Snow had just dusted the Sierras and as we drove out to the project area from Mammoth. The sky was crisp blue and it smelled of fall with a hint of winter on its way. Two members of the Kuzedika Mono Lake Tribe, Raymond and Charlotte met us out at the project area. Day one was spent touring the site and reviewing what was found during the first session. Raymond and Charlotte provided a new perspective on the site and added first hand experience of how their families collect pinyon pine nuts and built houses in the past. They explained that long, hooked, wooden poles were used to pick the cones from the pinyon pine trees and then when the harvest was finished people would stick the poles up into a tree and leave them for the next harvest. Later in the week Penel made an exciting find when she found one of these exact poles sticking up in a tree near a rock ring house feature.
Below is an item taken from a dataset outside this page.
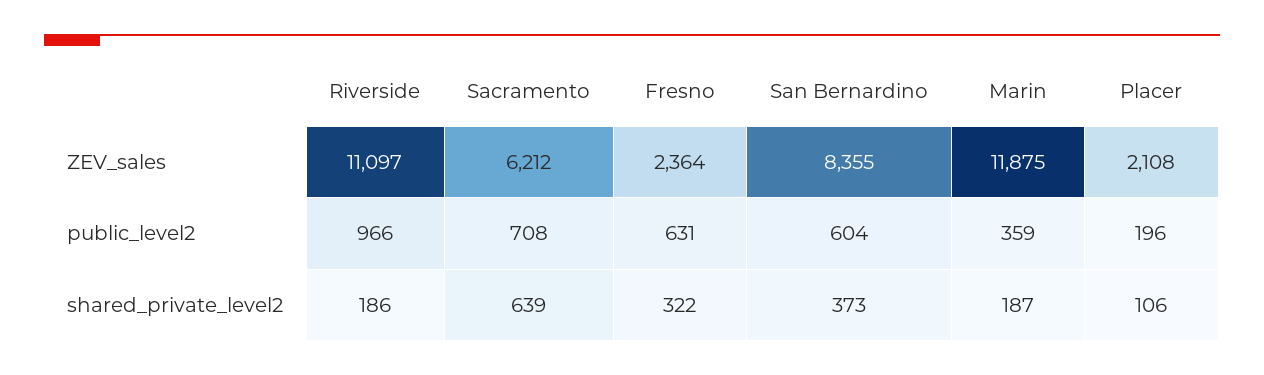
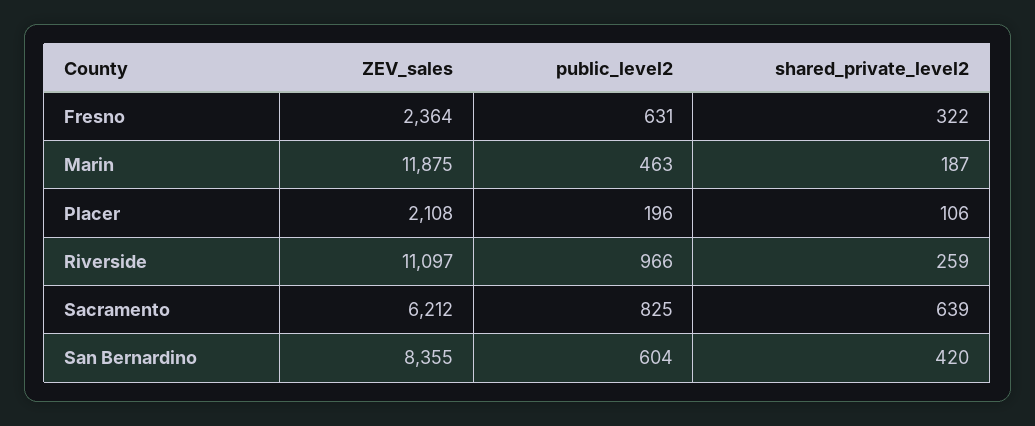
Sacramento, public_level2: 708 -> 825
Marin, public_level2: 359 -> 463
Riverside, shared_private_level2: 186 -> 259
San Bernardino, shared_private_level2: 373 -> 420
The second group added to the first group's work and doubled the size of the site to 133 acres in size at close on Thursday afternoon. We recorded six rock ring house features, 13 rock ring cache features, 17 artifacts, five milling features and five artifact concentrations, the largest being 2 + acres in size. We toured the Casa Diablo obsidian source with Nicholas Faust, retired North Zone Archeologist for the Inyo as our guide. On a blustery Friday we continued the "Tour de Nicholas" to sites in Adobe Valley east of Mono Lake and saw an obsidian quarry site in the Glass Mountain Range and briefly stepped into Nevada to visit a beautiful site where obsidian from the Truman-Queen obsidian quarry was used. As we traveled back toward Mammoth, the first winter storm hit the Sierra and by the time we arrived at Hwy 395 the road was covered in snow. Luckily, our tireless minivan made the trek and we all made it back safely to a winter wonderland in the Sierra.

Summary Results:

Site 53-576 was expanded to 133 acres in size and still seems to be moving north and west a bit. In total the two sessions recorded nine artifact concentrations, 34 artifacts (including a bishop tuff pendant and pinyon pine "beating" pole), 25 milling features, 37 rock ring cache features and 15 rock ring house features. I was very pleased by the outcome of this project and hope to continue to do PIT projects in the summers to come.